Well, we’re getting closer to understanding what’s been going on. Here’s a nugget from Newsweek:

White House officials told reporters that such abstract legal reasoning was insignificant and did not reflect the president’s orders. But NEWSWEEK has learned that Yoo’s August 2002 memo was prompted by CIA questions about what to do with a top Qaeda captive, Abu Zubaydah, who had turned uncooperative. And it was drafted after White House meetings convened by George W. Bush’s chief counsel, Alberto Gonzales, along with Defense Department general counsel William Haynes and David Addington, Vice President Dick Cheney’s counsel, who discussed specific interrogation techniques, says a source familiar with the discussions. Among the methods they found acceptable: “water-boarding,” or dripping water into a wet cloth over a suspect’s face, which can feel like drowning; and threatening to bring in more-brutal interrogators from other nations.
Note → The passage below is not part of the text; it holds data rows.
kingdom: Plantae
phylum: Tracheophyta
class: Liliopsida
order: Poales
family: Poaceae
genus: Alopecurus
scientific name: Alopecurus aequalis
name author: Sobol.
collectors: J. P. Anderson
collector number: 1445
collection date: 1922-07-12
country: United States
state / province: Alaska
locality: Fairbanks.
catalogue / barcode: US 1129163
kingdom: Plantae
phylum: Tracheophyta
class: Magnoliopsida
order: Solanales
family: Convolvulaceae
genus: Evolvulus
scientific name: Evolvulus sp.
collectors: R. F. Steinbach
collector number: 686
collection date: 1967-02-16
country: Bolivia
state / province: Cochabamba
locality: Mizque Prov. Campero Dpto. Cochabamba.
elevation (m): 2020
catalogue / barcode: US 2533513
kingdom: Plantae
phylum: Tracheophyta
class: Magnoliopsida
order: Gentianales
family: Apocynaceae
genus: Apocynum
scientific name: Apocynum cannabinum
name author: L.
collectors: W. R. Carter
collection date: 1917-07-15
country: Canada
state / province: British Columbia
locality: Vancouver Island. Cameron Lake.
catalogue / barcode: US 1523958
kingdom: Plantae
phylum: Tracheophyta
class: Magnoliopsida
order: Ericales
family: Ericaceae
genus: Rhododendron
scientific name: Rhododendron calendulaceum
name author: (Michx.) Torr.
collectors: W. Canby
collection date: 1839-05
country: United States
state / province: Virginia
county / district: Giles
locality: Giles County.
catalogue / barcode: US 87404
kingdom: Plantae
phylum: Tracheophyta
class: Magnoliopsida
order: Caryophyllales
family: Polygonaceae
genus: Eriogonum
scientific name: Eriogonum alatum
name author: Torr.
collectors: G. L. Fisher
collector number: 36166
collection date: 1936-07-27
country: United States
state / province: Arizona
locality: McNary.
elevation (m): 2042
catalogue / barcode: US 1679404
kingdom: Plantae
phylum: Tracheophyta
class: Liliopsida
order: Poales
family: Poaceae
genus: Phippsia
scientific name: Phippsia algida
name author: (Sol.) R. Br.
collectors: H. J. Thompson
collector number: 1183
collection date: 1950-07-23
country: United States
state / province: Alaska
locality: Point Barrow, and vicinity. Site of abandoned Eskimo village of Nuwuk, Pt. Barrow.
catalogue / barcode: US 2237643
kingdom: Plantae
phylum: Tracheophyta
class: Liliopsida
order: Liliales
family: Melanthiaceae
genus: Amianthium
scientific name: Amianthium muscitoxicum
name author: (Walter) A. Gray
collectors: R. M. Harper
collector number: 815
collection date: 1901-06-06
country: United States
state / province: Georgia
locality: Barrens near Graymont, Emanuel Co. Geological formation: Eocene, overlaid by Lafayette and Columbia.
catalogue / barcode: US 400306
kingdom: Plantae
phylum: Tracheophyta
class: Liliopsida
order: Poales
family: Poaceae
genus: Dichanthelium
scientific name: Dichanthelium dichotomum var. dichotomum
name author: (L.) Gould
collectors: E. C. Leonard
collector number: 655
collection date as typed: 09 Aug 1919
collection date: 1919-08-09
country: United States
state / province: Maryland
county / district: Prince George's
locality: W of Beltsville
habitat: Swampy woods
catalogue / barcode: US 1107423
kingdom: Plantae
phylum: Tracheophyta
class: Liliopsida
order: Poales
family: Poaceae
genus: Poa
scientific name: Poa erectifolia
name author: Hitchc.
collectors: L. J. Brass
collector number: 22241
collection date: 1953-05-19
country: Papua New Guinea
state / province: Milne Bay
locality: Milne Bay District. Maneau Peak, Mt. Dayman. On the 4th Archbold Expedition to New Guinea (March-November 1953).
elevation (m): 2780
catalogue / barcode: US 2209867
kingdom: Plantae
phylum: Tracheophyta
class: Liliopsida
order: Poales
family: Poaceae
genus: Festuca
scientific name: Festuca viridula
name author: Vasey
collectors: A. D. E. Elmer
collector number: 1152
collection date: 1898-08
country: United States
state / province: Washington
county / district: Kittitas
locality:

This kind of tactic was designed specifically for a few top al Qaeda captives; but it was apparently transferred to Abu Ghraib as well. That last transition is murky. How did those new relaxed rules get moved from Guanatanamo against high-profile Qaeda terrorists to people dragged in off the street in Baghdad? We don’t yet know. But we do know that the administration debated various methods of torture – because Rumsfeld signed off on some and then had a change of heart and restricted some of the more horrifying methods. It’s also clear that there was considerable internal debate about the new regulations. The CIA won out against the FBI most of the time. The reason I’m concerned about this is not simply because it is horrifying that the United States now uses forms of torture on captives. I’m concerned because, as Hitch has written, we are about to find out much more about Abu Ghraib, where rape and murder of inmates occurred. As John McCain has put it, “It’s just incredible. Why doesn’t every nation in the world now have a green light to do everything it thinks is necessary to combat a ‘terrorist threat’?” I guess some will dismiss McCain as a wuss when it comes to terror. But I don’t. He has a point about another notch downward in America’s reputation. And I’m sick of being told that worrying about this is a sign of faint-heartedness in the war. It is a sign of basic decency. Torture is not only horrifying for the victim; it corrupts the perpetrator. I don’t want to see America become indistinguishable from some Latin American police state in the way it treats its inmates in this war on terror. There are limits. How we conduct this war is as important as winning it. We cannot lose our soul in the process.